Lifting the lid on terrible toilets
14 September 2016
For those who have only been able to enjoy the Olympics and Glastonbury Festival from the comfort of their living rooms this summer, they can at least take comfort in the fact they’ve managed to avoid the toilet horror stories that plague such events.
Let’s start with the Olympics. Only days before the Games were due to open, it was reported that extra maintenance staff and more than 1,000 cleaners had been brought in to help fix problems and clean the Olympic Village in Rio. The Australian team of athletes had raised concerns over blocked toilets, leaking pipes and exposed wiring, and refused to move into the complex of 31 buildings until the problems had been resolved.
Mike Tancred, the spokesman for the Australia team, said: “We’re having plumbing problems, we’ve got leaking pipes. We’ve got electrical problems. We’ve got cleaning problems. We’ve got lighting problems in some of the stairwells. We did a stress test on Saturday, turned on the taps and flushed the toilets, and water came flooding down the walls.”
Thankfully all was resolved for the start of the Games but that hasn't stopped toilets hitting the headlines since for more bizarre reasons, after an athlete used her Instagram account to post a photo of a sign depicting various banned practices while using the toilets at the Olympic Village. Apart from the usual requests for users not to throw paper down the bowl, there is also a complete ban on fishing in the toilet!
Outdoor music festival Glastonbury is almost as famous for its nightmarish toilets as its live music acts. The majority of the loos are metallic green boxes, known as "long-drops" because you excrete into a large underground opening, often already filled to the brim with human waste.
But festival goers had a better deal this summer as the plastic portable toilets were replaced by 1,300 organic composting toilets. According to organisers, the smell is reduced as each user covers their waste in sawdust, which they take into the loo with them.

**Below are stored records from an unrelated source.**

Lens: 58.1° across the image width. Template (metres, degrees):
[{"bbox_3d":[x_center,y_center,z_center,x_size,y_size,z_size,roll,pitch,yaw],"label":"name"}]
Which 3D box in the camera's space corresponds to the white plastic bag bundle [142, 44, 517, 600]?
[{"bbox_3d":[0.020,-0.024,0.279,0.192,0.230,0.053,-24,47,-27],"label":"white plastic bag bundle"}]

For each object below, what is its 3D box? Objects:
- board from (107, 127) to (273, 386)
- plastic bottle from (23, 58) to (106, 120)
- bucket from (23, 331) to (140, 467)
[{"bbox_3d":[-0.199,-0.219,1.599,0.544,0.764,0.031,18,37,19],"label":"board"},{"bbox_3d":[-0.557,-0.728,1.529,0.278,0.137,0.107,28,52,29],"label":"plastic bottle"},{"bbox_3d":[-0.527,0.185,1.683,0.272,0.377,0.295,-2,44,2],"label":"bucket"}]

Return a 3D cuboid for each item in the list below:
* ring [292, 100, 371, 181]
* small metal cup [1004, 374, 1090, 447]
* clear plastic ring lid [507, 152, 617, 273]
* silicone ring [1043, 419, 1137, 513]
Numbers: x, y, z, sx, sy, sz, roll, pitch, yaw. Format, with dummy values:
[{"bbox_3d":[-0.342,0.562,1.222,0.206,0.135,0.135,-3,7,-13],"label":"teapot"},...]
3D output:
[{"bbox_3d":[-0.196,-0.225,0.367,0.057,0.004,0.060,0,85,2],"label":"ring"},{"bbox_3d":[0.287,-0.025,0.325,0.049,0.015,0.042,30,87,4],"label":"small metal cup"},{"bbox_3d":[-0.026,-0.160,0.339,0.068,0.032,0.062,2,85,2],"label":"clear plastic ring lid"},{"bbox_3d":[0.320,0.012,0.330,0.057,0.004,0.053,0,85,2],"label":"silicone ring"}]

The loos are also said to last longer — as they don't fill up so quickly — and are better for the environment as the waste is used to fertilise nearby fields.
Some toilet anecdotes should rightly be sniffed at, but others remind us that cleaning is only noticed when it isn't done properly and hygiene when it isn't up to scratch.
Jane Healy, Glastonbury’s sanitation manager, enlightens us: "No one ever talks about toilets in everyone’s day-to-day life, but as soon as they get to a festival that’s all they want to talk about."
For the cleaning industry, though, it's just business as usual.